Rendered images with source text:

········

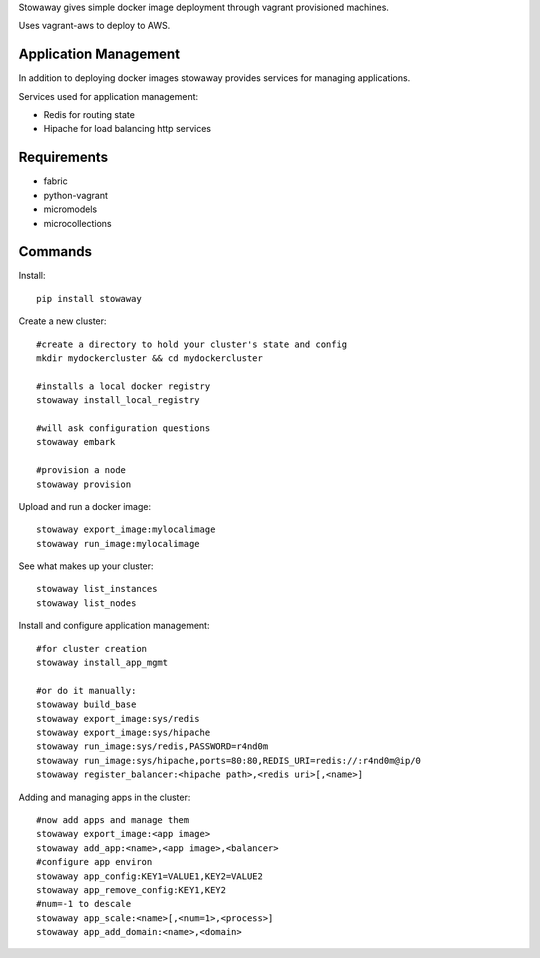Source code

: Stowaway gives simple docker image deployment through vagrant provisioned machines.

Uses vagrant-aws to deploy to AWS.


Application Management
======================

In addition to deploying docker images stowaway provides services for managing applications.

Services used for application management:

* Redis for routing state
* Hipache for load balancing http services


Requirements
============

* fabric
* python-vagrant
* micromodels
* microcollections


Commands
========

Install::

    pip install stowaway


Create a new cluster::

    #create a directory to hold your cluster's state and config
    mkdir mydockercluster && cd mydockercluster
    
    #installs a local docker registry
    stowaway install_local_registry
    
    #will ask configuration questions
    stowaway embark

    #provision a node
    stowaway provision


Upload and run a docker image::

    stowaway export_image:mylocalimage
    stowaway run_image:mylocalimage


See what makes up your cluster::

    stowaway list_instances
    stowaway list_nodes


Install and configure application management::

    #for cluster creation
    stowaway install_app_mgmt
    
    #or do it manually:
    stowaway build_base
    stowaway export_image:sys/redis
    stowaway export_image:sys/hipache
    stowaway run_image:sys/redis,PASSWORD=r4nd0m
    stowaway run_image:sys/hipache,ports=80:80,REDIS_URI=redis://:r4nd0m@ip/0
    stowaway register_balancer:<hipache path>,<redis uri>[,<name>]


Adding and managing apps in the cluster::

    #now add apps and manage them
    stowaway export_image:<app image>
    stowaway add_app:<name>,<app image>,<balancer>
    #configure app environ
    stowaway app_config:KEY1=VALUE1,KEY2=VALUE2
    stowaway app_remove_config:KEY1,KEY2
    #num=-1 to descale
    stowaway app_scale:<name>[,<num=1>,<process>]
    stowaway app_add_domain:<name>,<domain>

········

## BRIEF
The reply should hold only the lines from the first line of the records above through the line containing "#create a directory", copied exactly and without pictures.

## EXERCISE OUTPUT
Source code

: Stowaway gives simple docker image deployment through vagrant provisioned machines.

Uses vagrant-aws to deploy to AWS.


Application Management
======================

In addition to deploying docker images stowaway provides services for managing applications.

Services used for application management:

* Redis for routing state
* Hipache for load balancing http services


Requirements
============

* fabric
* python-vagrant
* micromodels
* microcollections


Commands
========

Install::

    pip install stowaway


Create a new cluster::

    #create a directory to hold your cluster's state and config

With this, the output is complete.